The closest parallel I can think of from pre-AI software is the separation of cloud vendors and monitoring vendors. Every major cloud provider has an in-built observability and monitoring solution. Yet, any serious software team will use New Relic/Sentry/Datadog etc.

There are many unrelated reasons here such as the superior DevEx that some of these tools provide, the multi-cloud support etc. A major part of it is the fact that their mistakes are uncorrelated. AWS CloudWatch outages are highly correlated with outages in other AWS services. Datadog doesn’t have flawless uptime, but the outages are generally uncorrelated with AWS outages. There is a lot of value in not having to rely on a service provider’s self reported service status.

Would Greptile apply the equivalent scrutiny to code produced by ex. Devin vs. the hypothetical GrepIDE?

If we were to produce GrepIDE, like all coding agents, users would evaluate us on the quality and accuracy of the code produced. This criterion is rational, but produces an adverse incentive - to generate code that is perceived to be high quality. High quality code naturally would have fewer PR comments from reviewers, human or AI.

One can already observe the effects of this adverse incentive. Thanks to reinforcement learning through human feedback, LLMs are trained to maximize positive perception. It’s interesting to observe that an LLM might produce dysfunctional garbage, but always include comprehensive comments and error handling to create the appearance of well written code.

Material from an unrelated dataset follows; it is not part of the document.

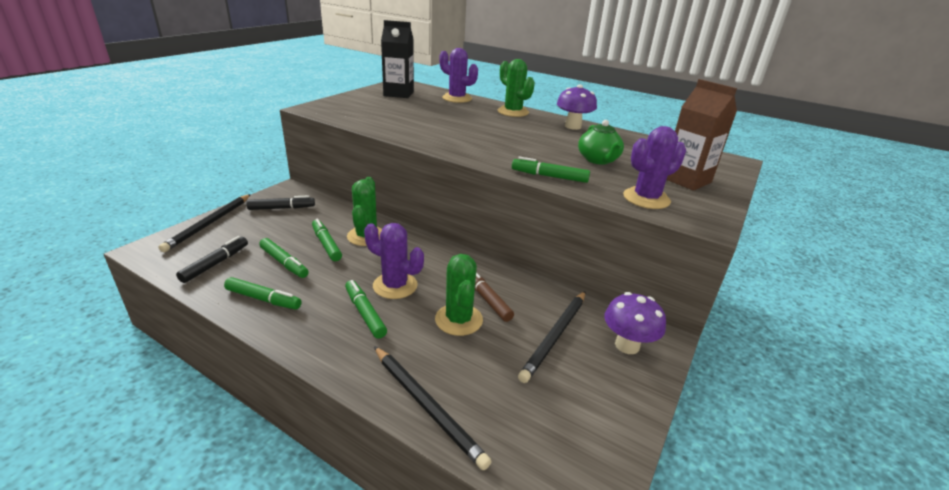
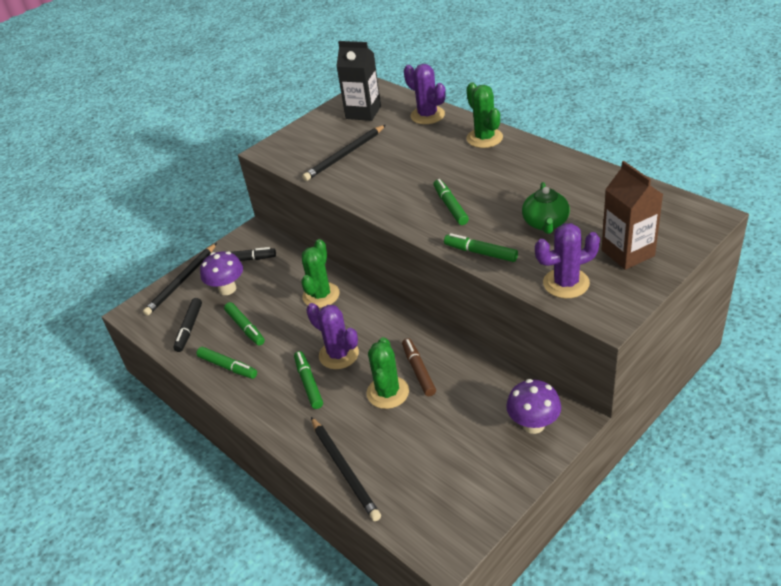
camera: 20 degrees right, 10 degrees up
black marker [176,236,248,283] -> black marker turned 150 degrees clockwise [173,298,202,352]
green marker [312,219,342,261] -> green marker moved to [434,179,469,225]
black pencil [518,291,586,383] -> black pencil moved to [302,125,386,181]
purple mushroom [557,84,597,130] -> purple mushroom moved to [200,251,243,295]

As the purveyor of Greptile and GrepIDE, the company would be broadly incentivized to minimize the number of comments that Greptile leaves on GrepIDE code. On the positive side, it would mean GrepIDE would be pushed to produce better code. On the other hand, the team might unconsciously be more forgiving and without meaning to, tune Greptile to be less harsh on GrepIDE code.

As a user, I would not trust Greptile to be a neutral reviewer for GrepIDE-generated code, just like I wouldn’t trust AA to audit Enron’s books when AA had built the entity structure that Enron used to hide their debt.

Who cares?

A long, long time ago, we used to write code one character at a time. Back then, we could read code at least as fast as we could write it. One hundred percent of the code we wrote had passed through our brains and been gut-checked before it was committed.

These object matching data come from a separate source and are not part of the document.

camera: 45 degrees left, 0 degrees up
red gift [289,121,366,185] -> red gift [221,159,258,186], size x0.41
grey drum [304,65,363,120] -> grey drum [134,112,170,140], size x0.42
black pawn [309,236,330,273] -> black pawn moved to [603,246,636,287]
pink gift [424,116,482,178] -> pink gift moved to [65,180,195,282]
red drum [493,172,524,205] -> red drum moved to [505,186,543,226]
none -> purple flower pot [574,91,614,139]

Moreover, the average engineer was only writing a pull request or two a week - and while review was often a bottleneck, overall it was manageable.

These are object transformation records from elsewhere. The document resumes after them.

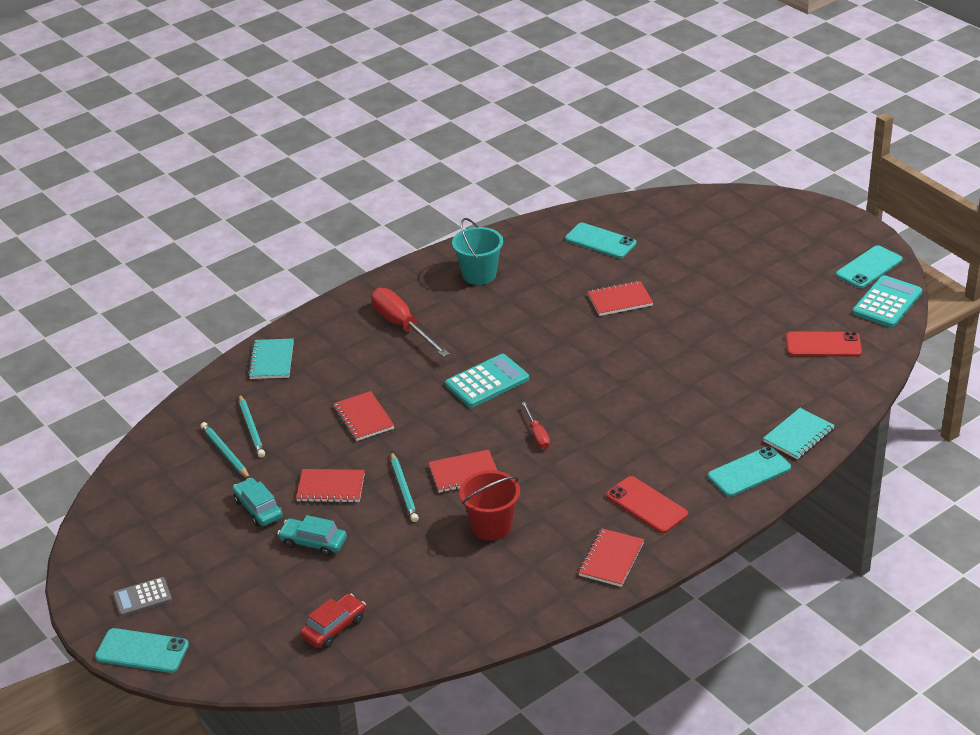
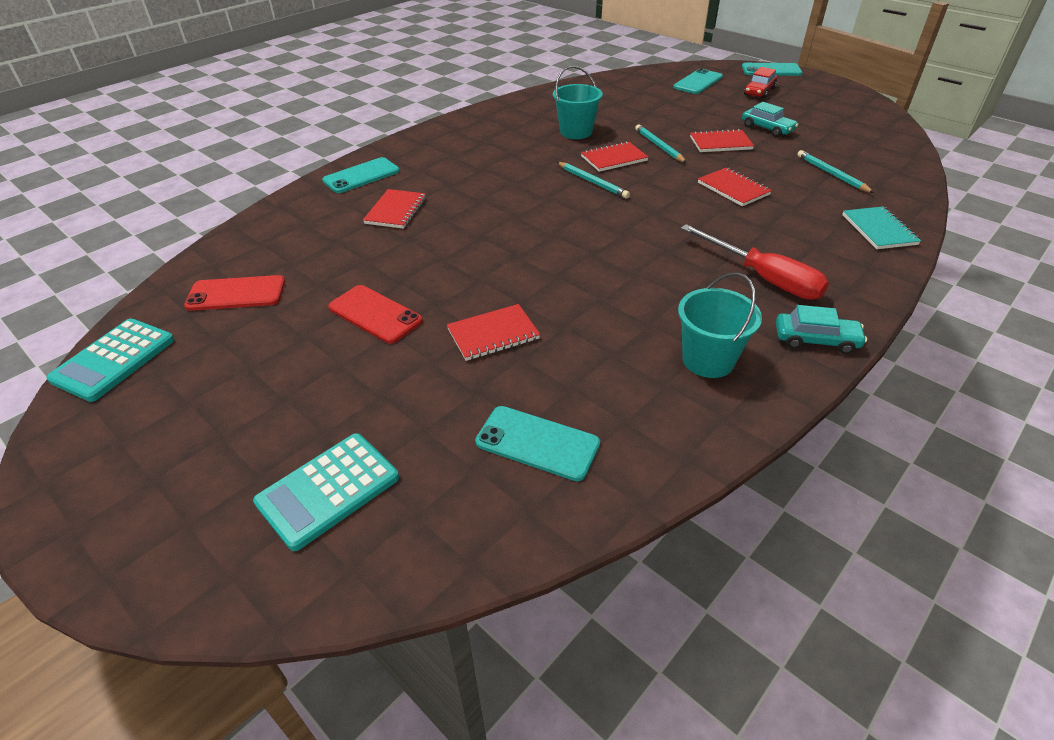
camera: 170 degrees right, 5 degrees up
grey calculator [113,577,172,616] -> none
turquoise pencil [200,422,250,478] -> turquoise pencil moved to [557,162,630,199]
turquoise car [277,515,347,556] -> turquoise car moved to [776,305,867,354]
red car [300,594,366,648] -> red car moved to [744,67,777,99]
turquoise calculator [445,354,529,408] -> turquoise calculator moved to [253,433,399,551]
red bucket [459,470,520,541] -> turquoise bucket [553,66,603,139]
red screwdriver [522,402,550,449] -> none
red notebook [578,528,644,587] -> red notebook moved to [363,189,426,229]
red phone [606,476,688,533] -> red phone moved to [328,285,423,344]
turquoise notebook [763,408,835,459] -> none
turquoise phone [836,245,902,288] -> turquoise phone moved to [673,68,723,94]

Over the last two years, both of these things have changed. We now generate code far faster than we can read it. An increasingly large percentage of committed code was never read by a human person pre-commit.

Additionally, we’re now producing too many pull requests, and review is certainly a bottleneck, if it wasn’t already.

Post comparing code generation and review volume 1

Post comparing code generation and review volume 2

These posts are just a few months apart.

Coding agents are dumb in novel ways

It’s no secret that the code produced by these coding agents isn’t perfect. What’s interesting is that the bugs it produces are different from the ones humans produce and therefore know to look for.

Some examples of bugs I have seen coding agents write that I can’t imagine a human to write:

Calling plausible-sounding but completely made up functions
Hallucinating imports
Hard-coding values that clearly should not be hardcoded - like some timeouts

Another folly of coding agents is something I like to call “collateral damage” - when long-running agents change a random line in an unrelated file, often going unnoticed by the programmer. I could not imagine a human developer accidentally doing that.

While the agents are getting better with time, programmers are lazy, and will always push them slightly farther than they can reasonably go.